Übungsaufgaben
1 – Bis zu welcher Dauer besteht laut dem Text über den Krankengeldanspruch nach § 139 Abs 1 ASVG der Anspruch auf Krankengeld für ein und denselben Versicherungsfall?
2 – Setzen Sie den Text über den Krankengeldanspruch im Anschluss an seinen letzten Satz fort.

:: Seitentext ::

Aus dieser Definition ergibt sich, dass

  • der Versicherungsfall nur vorliegt, wenn und solange die Arbeitsunfähigkeit auf eine Krankheit im sozialversicherungsrechtlichen Sinn zurückzuführen ist und

  • zusätzlich der Eintritt der Arbeitsunfähigkeit erforderlich ist (10 ObS 194/06m; SSV-NF 21/15).

Fällt – wenn auch bei Weiterbestehen der Krankheit – die Arbeitsunfähigkeit weg, so ist der Versicherungsfall beendet (10 ObS 194/06m mwN = SSV-NF 21/15 = DRdA 2008/42, 430 [Naderhirn] = ZAS 2008/34, 232 [Binder]).

2.1. Die Leistungsansprüche des erkrankten Versicherten sind im Interesse der Aufrechterhaltung der Finanzierbarkeit zeitlich beschränkt. Gem § 139 Abs 1 ASVG besteht Krankengeldanspruch für ein und denselben Versicherungsfall bis zur Dauer von 26 Wochen, auch wenn während dieser Zeit zu der Krankheit, welche die Arbeitsunfähigkeit zuerst verursachte, eine neue Krankheit hinzugetreten ist. Wenn der Anspruchsberechtigte innerhalb der letzten zwölf Monate vor dem Eintritt des Versicherungsfalls mindestens sechs Monate in der KV versichert war, verlängert sich für diese Personen, ausgenommen für die nach § 122 Abs 2 Z 2 bis 4 ASVG Anspruchsberechtigten, die Dauer auf bis zu 52 Wochen.

:::
:: Extrahierte Daten ::

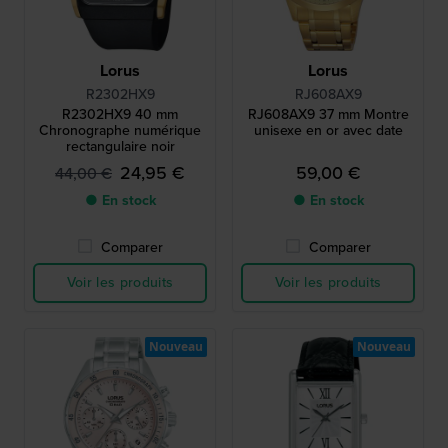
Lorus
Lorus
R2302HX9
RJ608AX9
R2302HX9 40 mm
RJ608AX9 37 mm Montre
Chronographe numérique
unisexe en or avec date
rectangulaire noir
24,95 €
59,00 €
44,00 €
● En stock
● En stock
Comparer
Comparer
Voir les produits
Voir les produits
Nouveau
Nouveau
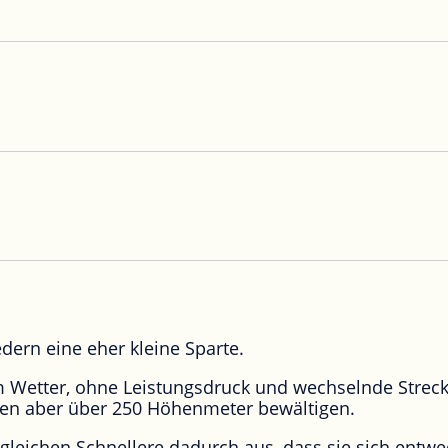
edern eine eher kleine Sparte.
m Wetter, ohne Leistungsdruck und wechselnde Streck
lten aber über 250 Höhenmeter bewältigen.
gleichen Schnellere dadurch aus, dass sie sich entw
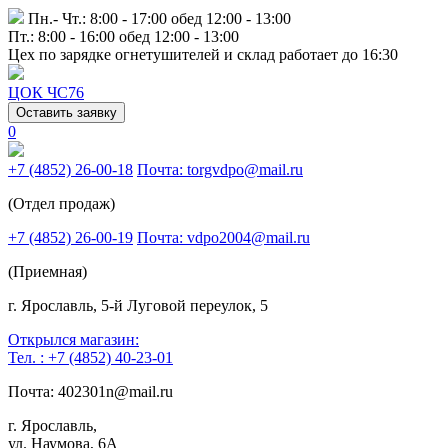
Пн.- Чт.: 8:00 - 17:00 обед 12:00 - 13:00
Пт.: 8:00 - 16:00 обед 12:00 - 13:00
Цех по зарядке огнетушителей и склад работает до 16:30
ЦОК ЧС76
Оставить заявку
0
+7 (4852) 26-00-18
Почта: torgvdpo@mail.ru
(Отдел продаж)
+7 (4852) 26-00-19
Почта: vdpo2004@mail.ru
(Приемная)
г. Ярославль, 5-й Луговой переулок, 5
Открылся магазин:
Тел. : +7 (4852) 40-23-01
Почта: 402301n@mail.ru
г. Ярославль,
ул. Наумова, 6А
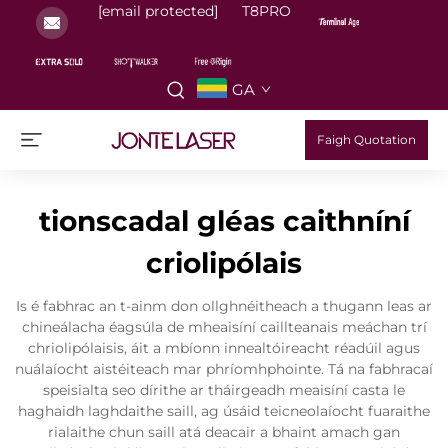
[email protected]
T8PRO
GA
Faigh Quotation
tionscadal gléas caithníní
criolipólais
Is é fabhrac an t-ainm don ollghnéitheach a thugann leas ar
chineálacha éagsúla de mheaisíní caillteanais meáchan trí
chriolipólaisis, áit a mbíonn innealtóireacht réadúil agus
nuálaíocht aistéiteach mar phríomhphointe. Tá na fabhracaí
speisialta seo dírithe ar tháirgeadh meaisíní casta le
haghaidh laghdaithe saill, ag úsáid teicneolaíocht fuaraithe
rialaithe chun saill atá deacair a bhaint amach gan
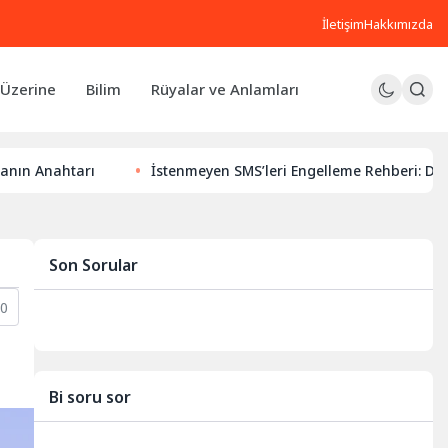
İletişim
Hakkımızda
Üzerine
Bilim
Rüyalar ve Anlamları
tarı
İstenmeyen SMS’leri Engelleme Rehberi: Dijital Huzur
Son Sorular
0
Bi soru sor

:::

Lösungen
1 – Bis zur Dauer von 26 Wochen.

2 –
2.2. Entsteht nach Wegfall des Krankengeldanspruchs vor Ablauf der Höchstdauer neuerlich, und zwar innerhalb von 13 Wochen, infolge der Krankheit, für die der weggefallene Krankengeldanspruch bestanden hat, ein Anspruch auf Krankengeld, so werden die Anspruchszeiten für diese Krankheitsfälle zur Feststellung der Höchstdauer zusammengerechnet; die neuerliche mit Arbeitsunfähigkeit verbundene Erkrankung gilt als Fortsetzung der vorausgegangenen Erkrankung (§ 139 Abs 3 Satz 1 ASVG). Ein einheitlicher Versicherungsfall iSd § 139 Abs 3 ASVG liegt somit dann vor, wenn mehrere Krankheiten nebeneinander wirken oder sich ablösen oder auch wenn innerhalb von 13 Wochen jene Krankheit wieder auftritt, für die der weggefallene Krankengeldanspruch bestanden hat (Schober in

Sonntag
, ASVG3 § 139 Rz 3 f mwN).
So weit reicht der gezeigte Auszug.